** EXTRACTED TEXT **
Case law has shown that individuals will sometimes be victims of unwelcome conduct but persist in staying at the workplace for various reasons, such as sustenance, said Khan.


“The fact that someone decides to continue to work in the face of unwelcome conduct doesn’t necessarily mean the condemnation or acceptance of that conduct.”


And with a small employer, a potential victim of misconduct or unwelcome conduct really has a black-and-white choice — she either stays or leaves, he said.


“They don’t have a whole hierarchy to work through, they don’t have the opportunity to move to a different department, make a complaint; they either leave the workplace and make a complaint or try and continue, as long as they’re able to do that.”


Award amount

In assessing the award amount, the tribunal referred to the 2013 case Smith v. The Rovers Rest, which reviewed amounts given for sexual harassment and related issues, ranging from $12,000 to $50,000. For this case, “while the unwanted comments appeared to have been ubiquitous, the instances of unwanted physical contact were fewer and less serious than that found in some of the cases referenced,” said adjudicator Jay Sengupta.


However, the “objective seriousness” of the harassment was significant, he said.


“Unwelcome comments about one’s appearance or feeling that one has to submit to unwanted physical contact in the workplace are, by any objective standard, demoralizing in their impact and would leave most people feeling devalued and under stress. 


“In this case, given that the source of the unwanted comments and touching was a person the applicant relied upon for advice and who was in a mentoring relationship, the conduct is even more serious, when viewed objectively.”

** INPUT DATA **
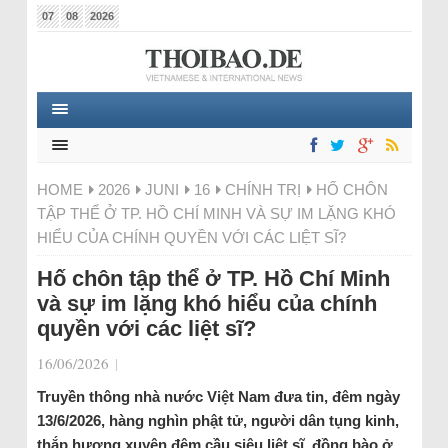
07
08
2026
HOME
2026
JUNI
16
CHÍNH TRỊ
HỐ CHÔN
TẬP THỂ Ở TP. HỒ CHÍ MINH VÀ SỰ IM LẶNG KHÓ
HIỂU CỦA CHÍNH QUYỀN VỚI CÁC LIỆT SĨ?
Hố chôn tập thể ở TP. Hồ Chí Minh
và sự im lặng khó hiểu của chính
quyền với các liệt sĩ?
16/06/2026
|
Truyền thông nhà nước Việt Nam đưa tin, đêm ngày
13/6/2026, hàng nghìn phật tử, người dân tụng kinh,
thắp hương xuyên đêm cầu siêu liệt sĩ, đồng bào ở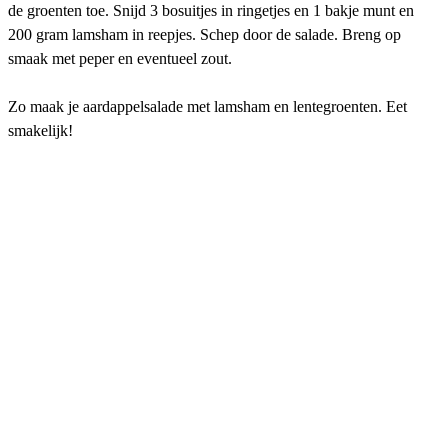
de groenten toe. Snijd 3 bosuitjes in ringetjes en 1 bakje munt en
200 gram lamsham in reepjes. Schep door de salade. Breng op
smaak met peper en eventueel zout.
Zo maak je aardappelsalade met lamsham en lentegroenten. Eet
smakelijk!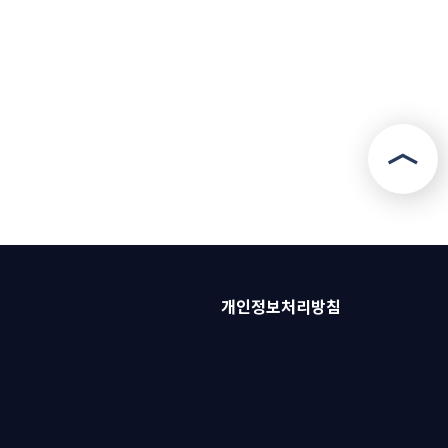
개인정보처리방침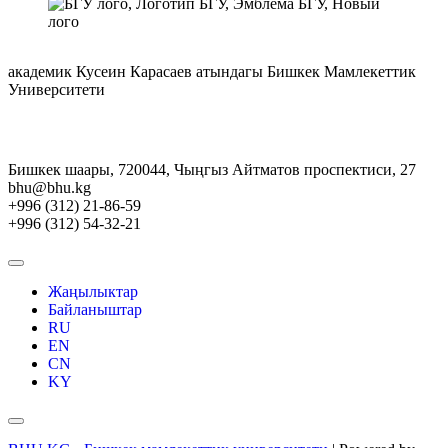
академик Кусеин Карасаев атындагы Бишкек Мамлекеттик
Университети
Бишкек шаары, 720044, Чыңгыз Айтматов проспектиси, 27
bhu@bhu.kg
+996 (312) 21-86-59
+996 (312) 54-32-21
Жаңылыктар
Байланыштар
RU
EN
CN
KY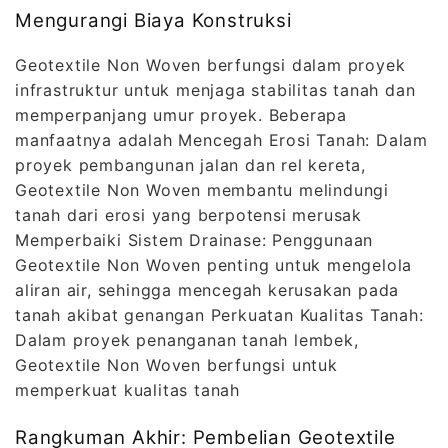
Mengurangi Biaya Konstruksi
Geotextile Non Woven berfungsi dalam proyek
infrastruktur untuk menjaga stabilitas tanah dan
memperpanjang umur proyek. Beberapa
manfaatnya adalah Mencegah Erosi Tanah: Dalam
proyek pembangunan jalan dan rel kereta,
Geotextile Non Woven membantu melindungi
tanah dari erosi yang berpotensi merusak
Memperbaiki Sistem Drainase: Penggunaan
Geotextile Non Woven penting untuk mengelola
aliran air, sehingga mencegah kerusakan pada
tanah akibat genangan Perkuatan Kualitas Tanah:
Dalam proyek penanganan tanah lembek,
Geotextile Non Woven berfungsi untuk
memperkuat kualitas tanah
Rangkuman Akhir: Pembelian Geotextile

** APPLY WHAT YOU READ **
#1 Summarize the harassment award text in two sentences.
#2 In the harassment award text, swap "adjudicator" for "tribunal member" and give the passage that begins at the words "In assessing the" and stops after "significant, he said.".
The lines have no connection to the harassment award text.

** ANSWERS **
#1 Khan said that continuing to work despite unwelcome conduct does not necessarily mean accepting it, and that at a small employer a potential victim can only stay or leave. In assessing the award, the tribunal referred to Smith v. The Rovers Rest, and adjudicator Jay Sengupta found the harassment objectively serious, even more so because it came from a person the applicant relied on for advice and who was in a mentoring relationship.

#2
In assessing the award amount, the tribunal referred to the 2013 case Smith v. The Rovers Rest, which reviewed amounts given for sexual harassment and related issues, ranging from $12,000 to $50,000. For this case, “while the unwanted comments appeared to have been ubiquitous, the instances of unwanted physical contact were fewer and less serious than that found in some of the cases referenced,” said tribunal member Jay Sengupta.


However, the “objective seriousness” of the harassment was significant, he said.